Missoula Mayor John Engen is taking issue with a report released Friday by the Missoulian newspaper, which was then picked up statewide by the Associated Press, regarding the legal and other costs incurred so far in acquiring the Mountain Water Company. 

The report states that legal fees 'have hit $3.5 million dollars, and will likely head higher'.

Engen told KGVO News on Monday that the total cost as of today were far less.

"As of today we have spent $1.3 million," Engen said as he consulted the current costs on a spreadsheet in his office. "That's not just attorney's fees, that's engineering, expert witnesses, folks telling us this is the right thing to do for a variety or reasons, and that's our investment so far."

Engen said that figure is more than he anticipated when he began the effort to acquire the utility for the city.

"It's higher than what we thought, but we've also had a number of unanticipated participants in this lawsuit," he said. "The (Mountain Water) employees joined the lawsuit, Liberty (Utilities) joined the lawsuit, and we've had some interesting motions on the part of Carlyle that forced an increased cost in lawyering."

Engen said a motion to postpone the court case past the March 15th trial date was thrown out by Judge Karen Townsend  in December. He put forth some of the arguments the city will make during the upcoming trial.

"We will demonstrate that it is more necessary for the city to own this water monopoly than for any other entity," he said. "After the court arguments, we would enter into the valuation stage, in which a three-member panel approved by the court would place a value on the utility."

Engen addressed the fear that city ownership of the water utility might lead to forced annexation.

"It could be used as a tool to force annexation," he said. "But frankly, it doesn't pay to annex a single household by using the water utility, any more than it pays to annex a single household by hooking up to city sewer."

Engen attempted to put to rest the fear that under city ownership, the utility and its rates would no longer be regulated by the Montana Public Service Commission.

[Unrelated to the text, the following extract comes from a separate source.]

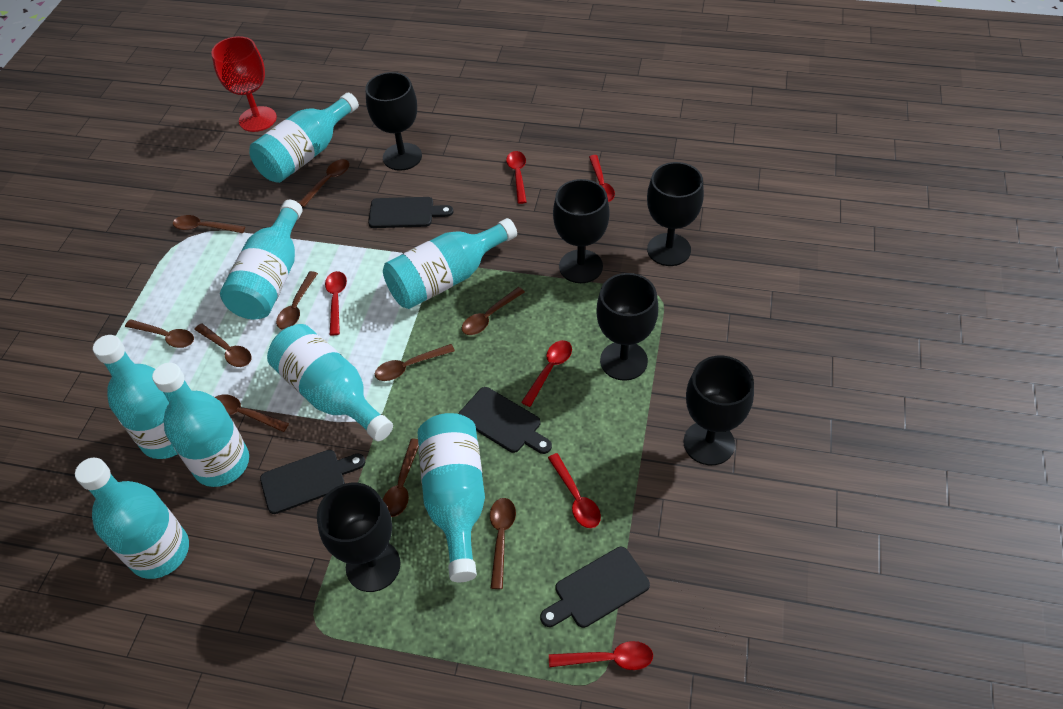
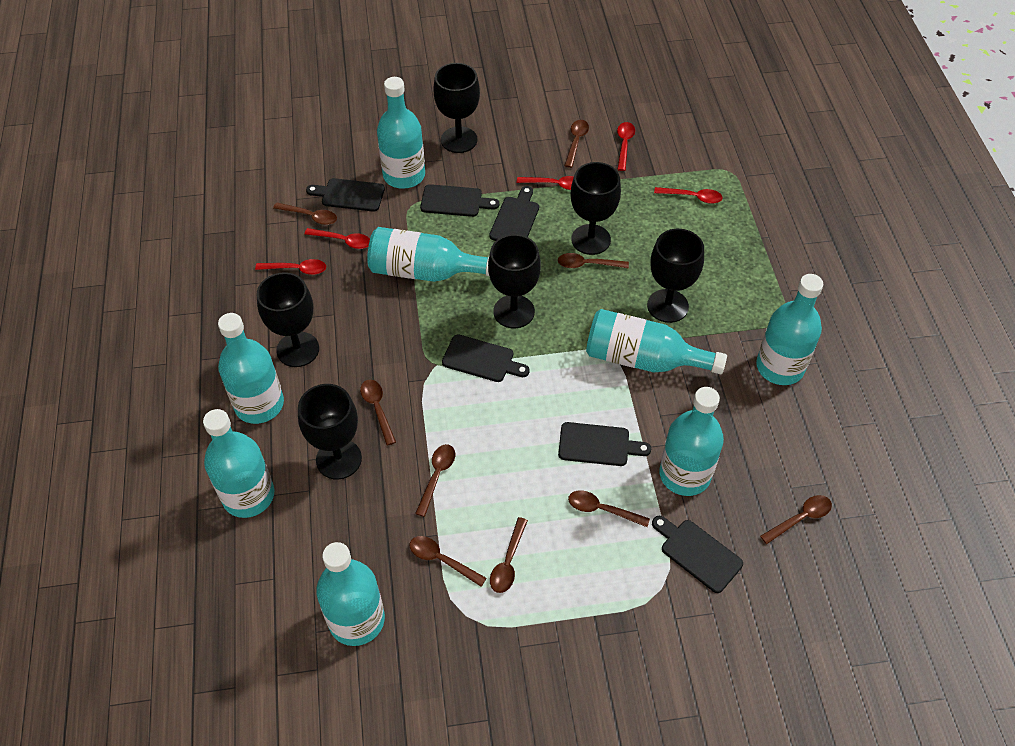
black cutting board: [260,450,365,514] [368,197,453,228] [458,387,552,454] [540,547,650,628] = 4 -> [306,178,385,212] [420,184,499,217] [442,334,530,382] [489,186,539,241] [558,422,651,466] [652,516,743,593] = 6
brown spoon: [125,319,194,348] [173,215,245,233] [194,323,252,367] [215,395,289,432] [276,271,318,330] [299,159,349,207] [375,344,455,381] [383,439,419,517] [462,287,525,335] [490,498,516,589] = 10 -> [273,203,337,225] [360,380,396,446] [410,536,487,587] [415,444,455,517] [490,517,528,593] [558,253,629,269] [564,120,589,168] [568,490,650,527] [760,495,832,544] = 9
red goblet: [211,36,277,132] = 1 -> none = 0
red spoon: [325,271,347,335] [506,151,527,204] [521,340,572,407] [548,453,601,528] [549,641,653,670] [589,155,615,202] = 6 -> [255,259,326,275] [305,228,370,249] [517,176,574,190] [617,122,635,171] [654,187,723,204] = 5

"Every other water utility in every other major city in the state is also not regulated by the Public Service Commission," he said. "Almost to a city, those rates are lower than what we're currently paying under Mountain Water. In addition, those systems are likely to be in better condition Regulation by the Public Service Commission does not guarantee lower rates, nor does it guarantee system maintenance."

Mountain Water Company President and General Manager John Kappes said the City of Missoula has neither a strong operational plan, nor a viable financial plan for the water company.

“So far, we haven’t seen that the city has a strong financial plan, and it’s not the necessary direction for this community to go,” he said. “We feel the city has been served very well from the 1800′s until the present by private ownership of the water company.”

The condemnation lawsuit is expected to be heard in Missoula County District Court in mid-March.